The epidemic, which broke out in Guinea in 2013, was not declared a public health emergency by WHO until August 2014 – which has been partly blamed for its rapid spread to neighbouring Sierra Leone and Liberia, resulting in more than 11,000 deaths.
WHO, which is part of the United Nations (UN), has a number of responsibilities, including identifying any emergencies or hazards that pose a threat to human health and coordinating the response. But according to the report, WHO “does not currently possess the capacity or organisational culture to deliver a full emergency public health response”.
Other findings include a lack of a “culture of rapid decision-making”, with it tending to adopt a reactive rather than a proactive approach to emergencies. The report said it must make urgent “fundamental changes, particularly in terms of leadership and decision-making processes”, with the help of its 194 member states.
The report panel said it recommends the creation of a single, unified WHO Centre for Health Emergency Preparedness and Response, to be based on the currently separate outbreak and humanitarian areas of work.
Funding for emergency response was also found to be “lacking”, and the panel, which was headed by Dame Barbara Stocking – a former chief executive of Oxfam GB – recommended that further investments be made with “vigour”.
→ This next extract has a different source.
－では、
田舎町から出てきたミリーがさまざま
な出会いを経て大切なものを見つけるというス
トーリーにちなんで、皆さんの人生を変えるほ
Rather than setting up a whole new agency for health emergencies as has been suggested by some, “it would be a far more effective and efficient use of resources to make WHO fit for purpose”, the report said.
Other criticisms include that “WHO does not have an organisational culture that supports open and critical dialogue between senior leaders and staff or that permits risk-taking or critical approaches to decision-making”.
“There seems to have been a hope that the crisis could be managed by good diplomacy rather than by scaling up emergency action,” it added.
It said WHO should have had a key role to play in the coordination of areas such as surveillance, “but it took a long time to get this started”, while in the early stages of the outbreak, discussions about vaccines and experimental therapies were “largely ad hoc”. The report also said if recommendations made by WHO in 2011 in response to the swine flu pandemic two years earlier been implemented, “the global community would have been in a far better position to face the Ebola crisis”.
Other agencies come in for criticism, with the report finding “the engagement of the wider humanitarian system came very late in the response”, and the panel was “surprised” many donors, governments, the UN and other organisations understood only either the health emergency or the humanitarian system.